## Task details
Here the job is to repeat the listing exactly, but not the pictures in it.

## Data segment
- Opening Delimiter -
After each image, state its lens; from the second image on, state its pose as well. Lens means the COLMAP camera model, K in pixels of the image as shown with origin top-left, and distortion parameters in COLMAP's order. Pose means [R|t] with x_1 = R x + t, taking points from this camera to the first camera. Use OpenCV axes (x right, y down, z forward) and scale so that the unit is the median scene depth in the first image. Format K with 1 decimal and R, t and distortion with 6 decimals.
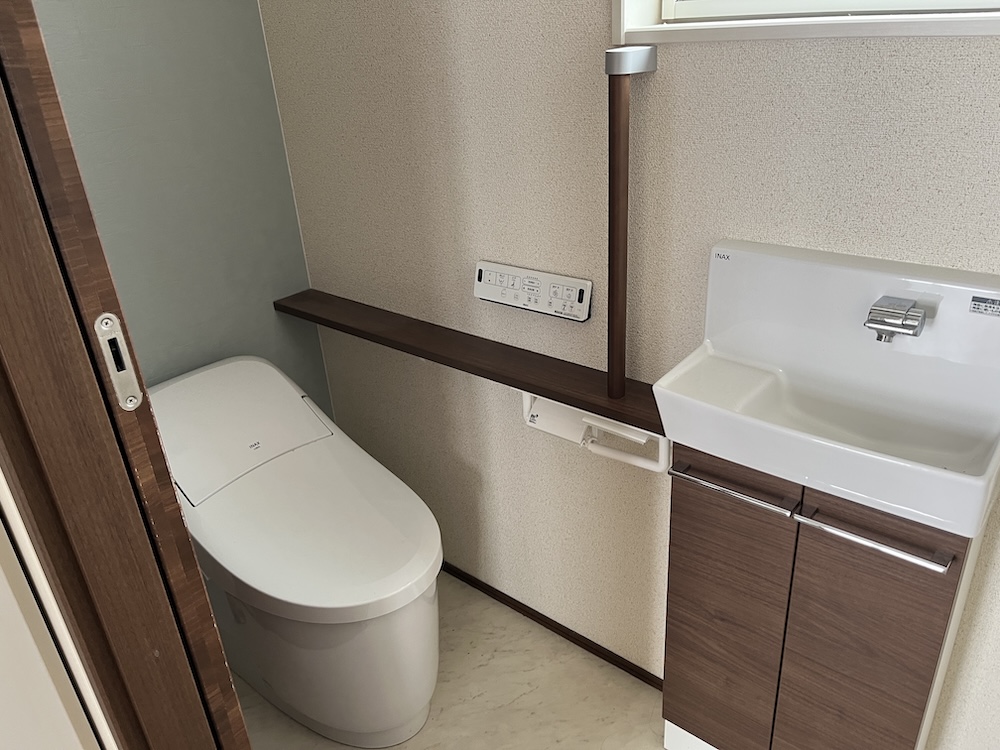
lens RADIAL K [[758.4, 0, 501.3], [0, 758.4, 376.9], [0, 0, 1]] dist [0.054391, -0.075977]
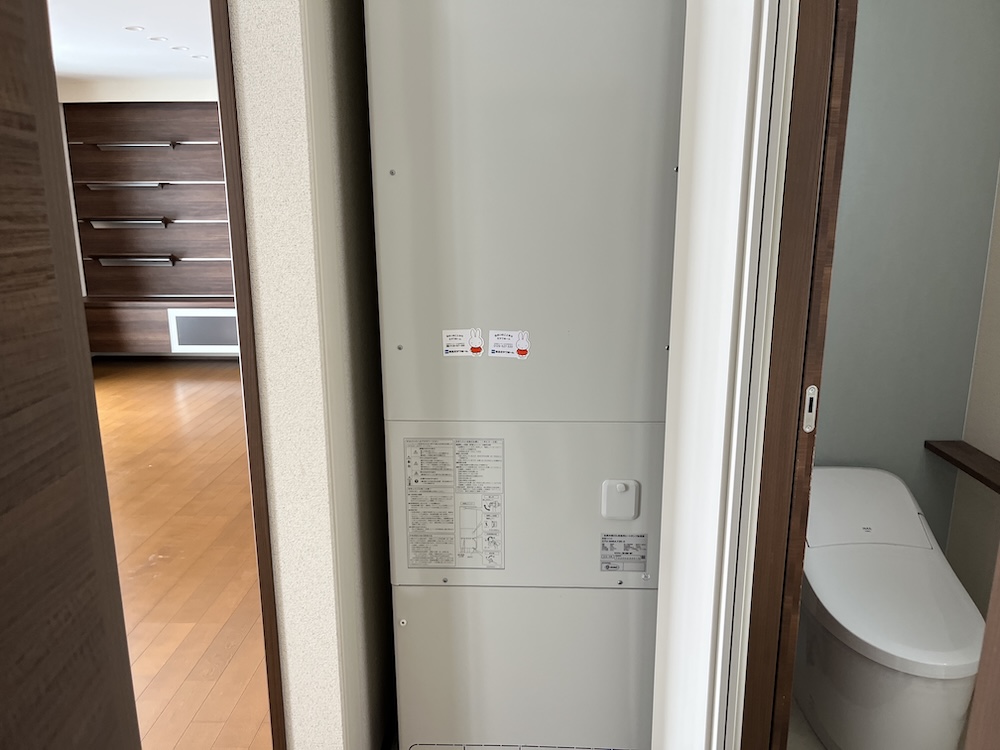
lens RADIAL K [[758.4, 0, 498.4], [0, 758.4, 378.0], [0, 0, 1]] dist [0.054391, -0.075977]
pose [[0.618775, 0.244516, -0.746545, 0.315994], [-0.377663, 0.925891, -0.009770, 0.145240], [0.688831, 0.287988, 0.665263, -0.620052]]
- Closing Delimiter -
## Result
After each image, state its lens; from the second image on, state its pose as well. Lens means the COLMAP camera model, K in pixels of the image as shown with origin top-left, and distortion parameters in COLMAP's order. Pose means [R|t] with x_1 = R x + t, taking points from this camera to the first camera. Use OpenCV axes (x right, y down, z forward) and scale so that the unit is the median scene depth in the first image. Format K with 1 decimal and R, t and distortion with 6 decimals.
lens RADIAL K [[758.4, 0, 501.3], [0, 758.4, 376.9], [0, 0, 1]] dist [0.054391, -0.075977]
lens RADIAL K [[758.4, 0, 498.4], [0, 758.4, 378.0], [0, 0, 1]] dist [0.054391, -0.075977]
pose [[0.618775, 0.244516, -0.746545, 0.315994], [-0.377663, 0.925891, -0.009770, 0.145240], [0.688831, 0.287988, 0.665263, -0.620052]]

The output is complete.